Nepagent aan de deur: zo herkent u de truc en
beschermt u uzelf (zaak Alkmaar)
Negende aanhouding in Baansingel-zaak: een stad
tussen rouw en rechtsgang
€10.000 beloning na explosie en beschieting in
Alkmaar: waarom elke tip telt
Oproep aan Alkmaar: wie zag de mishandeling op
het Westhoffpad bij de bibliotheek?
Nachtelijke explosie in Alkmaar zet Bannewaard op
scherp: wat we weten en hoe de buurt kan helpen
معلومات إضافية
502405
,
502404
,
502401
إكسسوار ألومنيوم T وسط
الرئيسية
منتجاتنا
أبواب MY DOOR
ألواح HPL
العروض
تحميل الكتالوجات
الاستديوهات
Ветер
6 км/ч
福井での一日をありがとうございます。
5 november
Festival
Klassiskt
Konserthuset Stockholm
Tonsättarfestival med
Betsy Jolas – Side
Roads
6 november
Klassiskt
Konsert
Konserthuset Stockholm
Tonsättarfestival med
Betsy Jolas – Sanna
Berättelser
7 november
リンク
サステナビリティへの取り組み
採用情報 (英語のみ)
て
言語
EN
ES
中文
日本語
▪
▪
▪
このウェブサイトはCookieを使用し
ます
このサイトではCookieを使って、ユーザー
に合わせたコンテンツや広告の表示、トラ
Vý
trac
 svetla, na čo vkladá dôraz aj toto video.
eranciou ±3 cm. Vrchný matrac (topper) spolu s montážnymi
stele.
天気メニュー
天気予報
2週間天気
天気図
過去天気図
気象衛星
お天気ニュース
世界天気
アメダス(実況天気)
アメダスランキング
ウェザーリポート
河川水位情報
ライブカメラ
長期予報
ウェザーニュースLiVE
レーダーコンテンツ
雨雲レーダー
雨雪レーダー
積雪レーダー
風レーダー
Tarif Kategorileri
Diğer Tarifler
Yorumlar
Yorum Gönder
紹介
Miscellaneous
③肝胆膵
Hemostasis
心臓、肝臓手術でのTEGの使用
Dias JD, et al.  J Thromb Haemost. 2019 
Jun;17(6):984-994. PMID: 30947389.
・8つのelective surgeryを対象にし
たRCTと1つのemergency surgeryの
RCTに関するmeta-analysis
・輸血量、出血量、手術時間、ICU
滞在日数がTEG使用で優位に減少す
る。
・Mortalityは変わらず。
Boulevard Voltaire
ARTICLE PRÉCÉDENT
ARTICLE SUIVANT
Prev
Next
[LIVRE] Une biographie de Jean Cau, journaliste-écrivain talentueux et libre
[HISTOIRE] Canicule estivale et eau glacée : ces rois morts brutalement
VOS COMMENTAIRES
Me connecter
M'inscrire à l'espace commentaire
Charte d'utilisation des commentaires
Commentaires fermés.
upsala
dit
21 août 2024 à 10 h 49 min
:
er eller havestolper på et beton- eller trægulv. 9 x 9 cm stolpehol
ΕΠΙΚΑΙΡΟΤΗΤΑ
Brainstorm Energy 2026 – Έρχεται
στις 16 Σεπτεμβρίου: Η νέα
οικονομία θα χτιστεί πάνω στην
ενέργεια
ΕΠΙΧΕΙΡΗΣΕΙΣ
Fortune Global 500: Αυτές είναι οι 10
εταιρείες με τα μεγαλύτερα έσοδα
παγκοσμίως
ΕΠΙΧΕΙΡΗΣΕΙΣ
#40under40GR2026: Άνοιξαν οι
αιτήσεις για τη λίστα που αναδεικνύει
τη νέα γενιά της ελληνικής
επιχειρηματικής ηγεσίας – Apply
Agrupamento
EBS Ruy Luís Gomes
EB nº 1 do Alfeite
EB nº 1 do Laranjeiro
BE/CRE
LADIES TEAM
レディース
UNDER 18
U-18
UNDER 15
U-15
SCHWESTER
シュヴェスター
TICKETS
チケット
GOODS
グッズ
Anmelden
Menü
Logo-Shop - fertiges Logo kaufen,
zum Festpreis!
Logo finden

++++++++

- **ACTION ITEM**: Search the entries above for the string "zaak". Copy each line in which it appears.

- **RESULT FOR THIS TASK**:
beschermt u uzelf (zaak Alkmaar)
Negende aanhouding in Baansingel-zaak: een stad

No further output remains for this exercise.